Hear. Hear. An example for Congress and other agencies.

Lawsuits likely? Quite possible. That is the norm today. But my experience tells me that the bankers wanting to litigate this rule are likely to find their lawsuit quickly dismissed.

This NCUA Board acted well within the statutes and in accordance with every standard of bipartisan board responsibility when they approved this rule. In fact, this rule did not go as far in expanding FOM as the 1999 rules that the bankers challenged in court and lost. Nor does it go as far as the 2003 rules that the bankers elected not to challenge because they had lost so badly in their 1999 lawsuit.

The courts ruled in 1999 that NCUA was well within the 1998 Credit Union Membership Access Act (CUMAA) with those more expansive rules. Because of that loss, the bankers did not even sue — despite much bluster and threat — over the even further-reaching 2003 rules.

Neither the 1999 nor the 2003 FOM rules had any population cap on a federal community chartered credit union.
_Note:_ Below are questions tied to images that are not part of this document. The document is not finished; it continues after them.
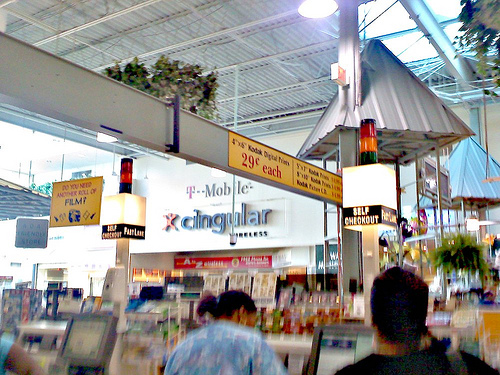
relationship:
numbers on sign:
[239, 153, 287, 185] [221, 122, 347, 202]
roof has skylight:
[3, 4, 500, 114] [356, 0, 500, 92]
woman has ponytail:
[162, 285, 283, 372] [197, 288, 221, 321]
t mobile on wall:
[183, 177, 249, 204] [150, 174, 351, 251]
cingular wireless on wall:
[183, 202, 297, 240] [150, 174, 351, 251]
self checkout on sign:
[340, 205, 391, 224] [342, 190, 399, 227]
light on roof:
[294, 0, 339, 29] [0, 0, 500, 162]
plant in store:
[431, 226, 494, 274] [375, 130, 496, 374]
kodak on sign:
[248, 145, 268, 153] [221, 122, 347, 202]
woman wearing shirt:
[162, 285, 283, 372] [165, 326, 291, 372]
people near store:
[158, 263, 496, 365] [375, 130, 496, 374]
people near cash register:
[158, 263, 496, 365] [59, 306, 115, 356]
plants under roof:
[109, 54, 224, 119] [3, 4, 500, 114]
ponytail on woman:
[197, 288, 221, 321] [162, 285, 283, 372]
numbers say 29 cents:
[239, 153, 287, 185] [245, 153, 262, 167]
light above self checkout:
[344, 166, 397, 201] [340, 205, 391, 224]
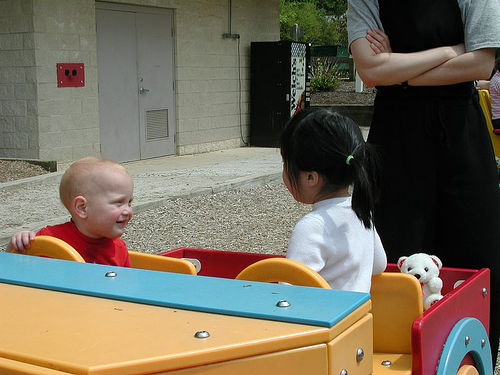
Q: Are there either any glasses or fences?
A: No, there are no fences or glasses.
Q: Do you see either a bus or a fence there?
A: No, there are no fences or buses.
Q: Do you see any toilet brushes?
A: No, there are no toilet brushes.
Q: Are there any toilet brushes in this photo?
A: No, there are no toilet brushes.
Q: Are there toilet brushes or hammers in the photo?
A: No, there are no toilet brushes or hammers.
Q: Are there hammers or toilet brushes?
A: No, there are no toilet brushes or hammers.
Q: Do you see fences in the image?
A: No, there are no fences.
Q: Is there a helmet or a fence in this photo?
A: No, there are no fences or helmets.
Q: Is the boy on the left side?
A: Yes, the boy is on the left of the image.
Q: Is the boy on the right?
A: No, the boy is on the left of the image.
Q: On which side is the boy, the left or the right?
A: The boy is on the left of the image.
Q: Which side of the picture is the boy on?
A: The boy is on the left of the image.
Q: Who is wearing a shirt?
A: The boy is wearing a shirt.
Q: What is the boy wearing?
A: The boy is wearing a shirt.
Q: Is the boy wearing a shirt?
A: Yes, the boy is wearing a shirt.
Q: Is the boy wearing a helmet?
A: No, the boy is wearing a shirt.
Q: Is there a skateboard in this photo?
A: No, there are no skateboards.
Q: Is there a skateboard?
A: No, there are no skateboards.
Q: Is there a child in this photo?
A: Yes, there are children.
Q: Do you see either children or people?
A: Yes, there are children.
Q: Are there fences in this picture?
A: No, there are no fences.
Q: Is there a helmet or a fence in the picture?
A: No, there are no fences or helmets.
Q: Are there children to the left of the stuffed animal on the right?
A: Yes, there are children to the left of the stuffed animal.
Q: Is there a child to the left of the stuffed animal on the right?
A: Yes, there are children to the left of the stuffed animal.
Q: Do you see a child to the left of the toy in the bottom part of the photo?
A: Yes, there are children to the left of the stuffed animal.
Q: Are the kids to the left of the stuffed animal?
A: Yes, the kids are to the left of the stuffed animal.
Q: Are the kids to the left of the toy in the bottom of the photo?
A: Yes, the kids are to the left of the stuffed animal.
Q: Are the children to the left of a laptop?
A: No, the children are to the left of the stuffed animal.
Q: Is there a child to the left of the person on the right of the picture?
A: Yes, there are children to the left of the person.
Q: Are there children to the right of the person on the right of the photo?
A: No, the children are to the left of the person.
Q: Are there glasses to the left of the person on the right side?
A: No, there are children to the left of the person.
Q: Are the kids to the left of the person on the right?
A: Yes, the kids are to the left of the person.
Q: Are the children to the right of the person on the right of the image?
A: No, the children are to the left of the person.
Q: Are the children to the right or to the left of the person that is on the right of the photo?
A: The children are to the left of the person.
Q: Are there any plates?
A: Yes, there is a plate.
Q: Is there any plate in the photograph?
A: Yes, there is a plate.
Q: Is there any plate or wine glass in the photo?
A: Yes, there is a plate.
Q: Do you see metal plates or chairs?
A: Yes, there is a metal plate.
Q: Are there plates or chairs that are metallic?
A: Yes, the plate is metallic.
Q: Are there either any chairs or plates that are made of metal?
A: Yes, the plate is made of metal.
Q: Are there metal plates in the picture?
A: Yes, there is a metal plate.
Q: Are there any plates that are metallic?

The 2016 final FOM rule has a population cap of 2.5 million for metropolitan communities and 1 million for rural communities.

Neither the 1999 nor the 2003 rules limited community charters to a single metropolitan statistical area (MSA) or combined statistical area (CSA). The 2016 final FOM rules will not allow a federal community charter application to be considered if the proposed community is outside an MSA or a CSA.

Neither the 1999 nor the 2003 FOM rules required a concentration of facilities test to be conducted before a federal credit union could expand into an underserved area. The 2016 final FOM rule includes this very burdensome and restrictive requirement.

Neither the 1999 nor the 2003 FOM rules prevented a federal community-chartered CU from expanding into an underserved area outside of its community. The 2016 final FOM rule retains such a prohibition.

This NCUA Board did not bow to CU industry pressure to go back to the 1999 or 2003 rules. It did not bow to banker threats to sue them if they stayed put with the 2016 rule as proposed.

With a lesson others in Washington could stand to learn from, these board members did the job they were assigned by Congress to do. They opened the doors of consumer access to lower cost financial services in a balanced manner that will make credit unions more diversified, safe and sound in the years ahead. And they did so with great deference to the law passed by Congress in 1998.

Let's not let the warts we all can find and often focus upon in the regulatory process obscure the face of solid and good, albeit far from perfect for either side, rulemaking when it comes.

Dennis Dollar was NCUA Chairman from 2001-2004 and served on the NCUA Board from 1997-2004. He currently is Principal Partner of Dollar Associates LLC, Birmingham, Ala.